The president is expected to issue an executive order Wednesday asking the Department of Interior to review at least 50 national monuments created since 1996. According to E&E News, the review will “suggest legislative changes or modifications” to public lands protected under the Antiquities Act of 1906, which allows presidents to restrict activities on large swaths of land and water in order to protect its “historical or scientific value.”

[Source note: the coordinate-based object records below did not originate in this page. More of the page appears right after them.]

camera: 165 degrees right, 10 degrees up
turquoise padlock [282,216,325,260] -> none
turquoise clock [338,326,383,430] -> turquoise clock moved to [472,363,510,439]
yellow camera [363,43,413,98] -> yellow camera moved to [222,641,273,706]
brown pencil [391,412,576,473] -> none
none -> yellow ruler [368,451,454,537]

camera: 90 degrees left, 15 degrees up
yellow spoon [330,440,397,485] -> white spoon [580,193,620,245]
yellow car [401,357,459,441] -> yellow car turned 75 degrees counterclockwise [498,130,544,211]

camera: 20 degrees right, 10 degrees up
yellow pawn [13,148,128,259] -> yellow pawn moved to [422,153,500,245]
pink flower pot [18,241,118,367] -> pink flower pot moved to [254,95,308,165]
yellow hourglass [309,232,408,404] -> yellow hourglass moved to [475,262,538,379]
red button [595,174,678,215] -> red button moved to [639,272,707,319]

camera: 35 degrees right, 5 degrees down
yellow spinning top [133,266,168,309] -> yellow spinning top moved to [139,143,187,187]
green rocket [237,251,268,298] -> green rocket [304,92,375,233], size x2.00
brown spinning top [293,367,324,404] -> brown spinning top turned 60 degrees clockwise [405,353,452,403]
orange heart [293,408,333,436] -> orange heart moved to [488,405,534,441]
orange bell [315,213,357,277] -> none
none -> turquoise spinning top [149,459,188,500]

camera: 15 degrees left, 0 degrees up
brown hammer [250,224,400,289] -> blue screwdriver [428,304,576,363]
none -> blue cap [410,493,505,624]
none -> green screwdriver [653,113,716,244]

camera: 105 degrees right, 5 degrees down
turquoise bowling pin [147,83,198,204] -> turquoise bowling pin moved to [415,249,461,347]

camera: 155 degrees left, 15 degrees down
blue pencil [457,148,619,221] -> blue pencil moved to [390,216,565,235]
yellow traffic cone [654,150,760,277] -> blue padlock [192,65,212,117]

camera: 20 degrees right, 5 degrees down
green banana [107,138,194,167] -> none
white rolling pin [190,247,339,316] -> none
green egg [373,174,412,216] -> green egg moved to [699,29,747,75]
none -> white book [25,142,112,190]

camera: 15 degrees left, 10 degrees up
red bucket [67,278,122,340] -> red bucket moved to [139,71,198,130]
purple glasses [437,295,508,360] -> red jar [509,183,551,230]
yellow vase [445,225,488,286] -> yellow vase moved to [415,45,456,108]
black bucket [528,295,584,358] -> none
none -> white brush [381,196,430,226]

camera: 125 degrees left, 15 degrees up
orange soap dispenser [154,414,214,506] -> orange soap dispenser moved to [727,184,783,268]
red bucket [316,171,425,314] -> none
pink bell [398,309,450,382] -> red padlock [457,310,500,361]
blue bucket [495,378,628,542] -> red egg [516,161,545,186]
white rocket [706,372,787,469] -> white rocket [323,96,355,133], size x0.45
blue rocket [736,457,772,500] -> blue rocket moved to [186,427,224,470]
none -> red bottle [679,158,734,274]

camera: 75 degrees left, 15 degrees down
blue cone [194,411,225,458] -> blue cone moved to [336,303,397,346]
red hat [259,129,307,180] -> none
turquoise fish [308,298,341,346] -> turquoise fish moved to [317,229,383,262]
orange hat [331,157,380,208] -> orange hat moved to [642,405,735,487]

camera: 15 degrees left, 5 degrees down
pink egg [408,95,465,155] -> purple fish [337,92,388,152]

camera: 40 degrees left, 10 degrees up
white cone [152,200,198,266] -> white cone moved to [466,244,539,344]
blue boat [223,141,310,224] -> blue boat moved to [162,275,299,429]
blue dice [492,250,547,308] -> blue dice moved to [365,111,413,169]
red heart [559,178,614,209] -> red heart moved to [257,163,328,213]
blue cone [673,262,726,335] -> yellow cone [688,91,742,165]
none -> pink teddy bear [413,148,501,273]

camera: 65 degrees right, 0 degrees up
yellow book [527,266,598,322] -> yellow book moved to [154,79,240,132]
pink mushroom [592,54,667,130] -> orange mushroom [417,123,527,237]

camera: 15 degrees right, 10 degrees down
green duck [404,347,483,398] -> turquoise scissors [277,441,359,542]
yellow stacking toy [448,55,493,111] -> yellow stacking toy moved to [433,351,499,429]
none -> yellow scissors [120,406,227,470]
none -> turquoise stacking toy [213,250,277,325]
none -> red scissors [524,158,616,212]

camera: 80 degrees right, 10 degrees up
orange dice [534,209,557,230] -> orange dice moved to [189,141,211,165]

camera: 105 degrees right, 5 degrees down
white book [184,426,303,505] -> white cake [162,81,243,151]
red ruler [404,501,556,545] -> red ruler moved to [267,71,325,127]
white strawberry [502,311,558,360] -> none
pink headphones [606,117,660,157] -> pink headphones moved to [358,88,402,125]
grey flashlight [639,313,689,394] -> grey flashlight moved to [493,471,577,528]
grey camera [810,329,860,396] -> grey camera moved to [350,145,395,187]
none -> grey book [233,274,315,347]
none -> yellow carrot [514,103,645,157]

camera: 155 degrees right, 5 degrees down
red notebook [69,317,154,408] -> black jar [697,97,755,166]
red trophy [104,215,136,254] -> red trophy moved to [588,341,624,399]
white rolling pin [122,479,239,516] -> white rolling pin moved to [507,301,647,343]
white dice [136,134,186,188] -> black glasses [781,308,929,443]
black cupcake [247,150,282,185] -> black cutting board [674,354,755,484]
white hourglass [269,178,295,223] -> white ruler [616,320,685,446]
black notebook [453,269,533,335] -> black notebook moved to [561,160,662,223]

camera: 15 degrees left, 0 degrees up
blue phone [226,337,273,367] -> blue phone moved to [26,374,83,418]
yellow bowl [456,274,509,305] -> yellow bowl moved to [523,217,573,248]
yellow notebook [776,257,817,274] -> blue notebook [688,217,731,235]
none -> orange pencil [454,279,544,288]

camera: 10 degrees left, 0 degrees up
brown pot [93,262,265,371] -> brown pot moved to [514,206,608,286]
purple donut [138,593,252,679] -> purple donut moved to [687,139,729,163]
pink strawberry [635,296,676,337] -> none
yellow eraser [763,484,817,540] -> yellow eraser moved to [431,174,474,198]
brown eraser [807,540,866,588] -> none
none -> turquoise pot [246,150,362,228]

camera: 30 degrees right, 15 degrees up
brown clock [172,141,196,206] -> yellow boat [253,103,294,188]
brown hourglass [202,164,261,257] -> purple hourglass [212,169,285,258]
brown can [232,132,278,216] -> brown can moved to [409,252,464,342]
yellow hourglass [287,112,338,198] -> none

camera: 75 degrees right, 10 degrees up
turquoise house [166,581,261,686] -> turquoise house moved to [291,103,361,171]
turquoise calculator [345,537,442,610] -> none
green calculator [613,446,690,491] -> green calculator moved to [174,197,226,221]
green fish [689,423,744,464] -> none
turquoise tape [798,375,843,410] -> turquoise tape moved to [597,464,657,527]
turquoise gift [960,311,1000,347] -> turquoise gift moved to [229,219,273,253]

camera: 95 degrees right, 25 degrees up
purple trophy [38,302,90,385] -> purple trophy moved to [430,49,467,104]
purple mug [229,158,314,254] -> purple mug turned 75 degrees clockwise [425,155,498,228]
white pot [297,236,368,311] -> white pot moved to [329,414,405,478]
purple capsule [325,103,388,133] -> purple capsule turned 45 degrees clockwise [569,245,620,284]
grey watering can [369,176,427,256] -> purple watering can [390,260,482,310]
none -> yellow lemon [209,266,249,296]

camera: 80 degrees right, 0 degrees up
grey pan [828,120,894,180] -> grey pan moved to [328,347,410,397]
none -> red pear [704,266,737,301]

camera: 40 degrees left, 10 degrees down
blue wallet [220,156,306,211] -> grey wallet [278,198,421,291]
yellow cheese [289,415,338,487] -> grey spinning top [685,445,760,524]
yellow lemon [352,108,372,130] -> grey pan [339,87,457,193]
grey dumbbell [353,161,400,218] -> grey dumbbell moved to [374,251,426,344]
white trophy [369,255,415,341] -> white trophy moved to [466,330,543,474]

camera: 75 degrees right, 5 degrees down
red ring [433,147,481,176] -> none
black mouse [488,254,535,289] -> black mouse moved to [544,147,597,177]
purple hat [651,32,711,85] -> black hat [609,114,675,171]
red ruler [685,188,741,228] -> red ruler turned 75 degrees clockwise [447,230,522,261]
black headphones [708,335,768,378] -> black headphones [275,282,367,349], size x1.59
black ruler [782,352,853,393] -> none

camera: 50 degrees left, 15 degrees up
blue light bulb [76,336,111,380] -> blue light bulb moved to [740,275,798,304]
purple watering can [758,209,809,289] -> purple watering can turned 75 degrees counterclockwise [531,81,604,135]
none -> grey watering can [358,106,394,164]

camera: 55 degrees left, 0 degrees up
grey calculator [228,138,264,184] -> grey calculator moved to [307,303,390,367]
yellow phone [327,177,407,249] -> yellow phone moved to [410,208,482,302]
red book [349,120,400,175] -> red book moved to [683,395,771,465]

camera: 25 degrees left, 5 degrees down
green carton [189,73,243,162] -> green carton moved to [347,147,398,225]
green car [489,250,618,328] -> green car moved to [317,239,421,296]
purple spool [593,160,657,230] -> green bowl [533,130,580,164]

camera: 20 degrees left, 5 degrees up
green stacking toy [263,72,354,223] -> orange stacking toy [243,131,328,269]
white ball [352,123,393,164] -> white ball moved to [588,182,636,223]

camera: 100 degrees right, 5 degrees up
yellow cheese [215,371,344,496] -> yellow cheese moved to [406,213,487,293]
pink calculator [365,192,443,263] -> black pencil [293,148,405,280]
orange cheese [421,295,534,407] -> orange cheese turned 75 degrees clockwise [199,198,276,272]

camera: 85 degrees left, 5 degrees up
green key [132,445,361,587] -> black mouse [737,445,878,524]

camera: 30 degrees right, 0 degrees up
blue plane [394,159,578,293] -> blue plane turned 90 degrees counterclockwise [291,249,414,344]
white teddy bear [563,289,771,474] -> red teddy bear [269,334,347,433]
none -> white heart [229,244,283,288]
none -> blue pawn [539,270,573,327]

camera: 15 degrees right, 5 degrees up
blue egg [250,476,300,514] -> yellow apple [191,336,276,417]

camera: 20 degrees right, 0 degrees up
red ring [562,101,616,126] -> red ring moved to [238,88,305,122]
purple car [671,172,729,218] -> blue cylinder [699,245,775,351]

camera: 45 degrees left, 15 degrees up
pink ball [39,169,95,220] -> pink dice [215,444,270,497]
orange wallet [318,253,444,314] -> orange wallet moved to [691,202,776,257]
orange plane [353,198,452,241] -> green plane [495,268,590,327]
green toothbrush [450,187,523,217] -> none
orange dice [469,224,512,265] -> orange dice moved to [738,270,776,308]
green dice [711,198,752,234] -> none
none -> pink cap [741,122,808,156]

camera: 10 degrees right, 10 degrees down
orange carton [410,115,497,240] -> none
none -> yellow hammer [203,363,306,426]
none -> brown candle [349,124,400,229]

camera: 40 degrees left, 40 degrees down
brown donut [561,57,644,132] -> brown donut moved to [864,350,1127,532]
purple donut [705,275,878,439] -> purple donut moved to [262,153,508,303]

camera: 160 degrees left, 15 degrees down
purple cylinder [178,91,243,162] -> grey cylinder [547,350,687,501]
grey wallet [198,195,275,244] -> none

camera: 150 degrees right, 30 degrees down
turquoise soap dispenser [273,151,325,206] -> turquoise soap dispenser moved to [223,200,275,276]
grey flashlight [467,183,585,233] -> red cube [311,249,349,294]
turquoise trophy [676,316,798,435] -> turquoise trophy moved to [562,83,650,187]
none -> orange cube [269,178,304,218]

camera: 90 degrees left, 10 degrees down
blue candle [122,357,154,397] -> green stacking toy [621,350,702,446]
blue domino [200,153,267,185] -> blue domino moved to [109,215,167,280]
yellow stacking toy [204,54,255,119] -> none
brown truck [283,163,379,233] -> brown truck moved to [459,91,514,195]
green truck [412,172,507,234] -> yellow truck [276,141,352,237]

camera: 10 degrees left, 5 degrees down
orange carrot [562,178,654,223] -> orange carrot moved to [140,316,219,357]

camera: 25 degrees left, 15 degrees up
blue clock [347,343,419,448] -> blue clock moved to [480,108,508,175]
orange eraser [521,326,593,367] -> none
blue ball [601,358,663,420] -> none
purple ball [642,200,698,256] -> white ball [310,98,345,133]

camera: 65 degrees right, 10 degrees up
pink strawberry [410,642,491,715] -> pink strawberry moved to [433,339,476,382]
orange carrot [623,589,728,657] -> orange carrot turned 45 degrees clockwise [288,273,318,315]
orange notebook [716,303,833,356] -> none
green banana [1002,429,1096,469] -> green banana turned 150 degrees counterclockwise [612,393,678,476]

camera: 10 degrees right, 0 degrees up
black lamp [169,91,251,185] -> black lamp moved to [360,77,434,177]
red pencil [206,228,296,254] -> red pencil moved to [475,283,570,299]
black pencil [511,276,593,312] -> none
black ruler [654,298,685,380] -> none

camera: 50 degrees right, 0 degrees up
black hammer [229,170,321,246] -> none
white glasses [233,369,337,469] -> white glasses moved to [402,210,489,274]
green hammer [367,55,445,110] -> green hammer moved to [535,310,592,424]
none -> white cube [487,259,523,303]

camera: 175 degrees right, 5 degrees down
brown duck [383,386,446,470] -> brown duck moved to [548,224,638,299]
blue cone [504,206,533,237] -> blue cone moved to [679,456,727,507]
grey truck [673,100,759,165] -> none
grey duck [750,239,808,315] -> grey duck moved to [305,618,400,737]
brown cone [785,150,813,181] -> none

The most likely monument to be reversed is the Bears Ears National Monument in Utah, a 1.35 million-acre mesa of Native American cultural and archaeological sites which President Barack Obama designated just before leaving office. But the order could also “open to the door to revoking designations for millions of acres of land and waters that have been protected under the Antiquities Act,” wrote Jenny Rowland, the research manager at the Center for American Progress’ Public Lands Project. Citing Trump’s enthusiasm for fossil fuel exploration on public lands, Rowland added, “Every indication is that the administration’s ‘review’ will conclude that there is too much protected public land in the country.”
Of course, like many of Trump’s executive actions on the environment, undoing these protections won’t be as simple as signing a piece of paper. “Any move by Trump to abolish a national monument designation could spark a serious legal battle,” the Washington Post reported this week, as legal scholars have argued that while presidents have the power to create monuments, they lack the power to dismantle them.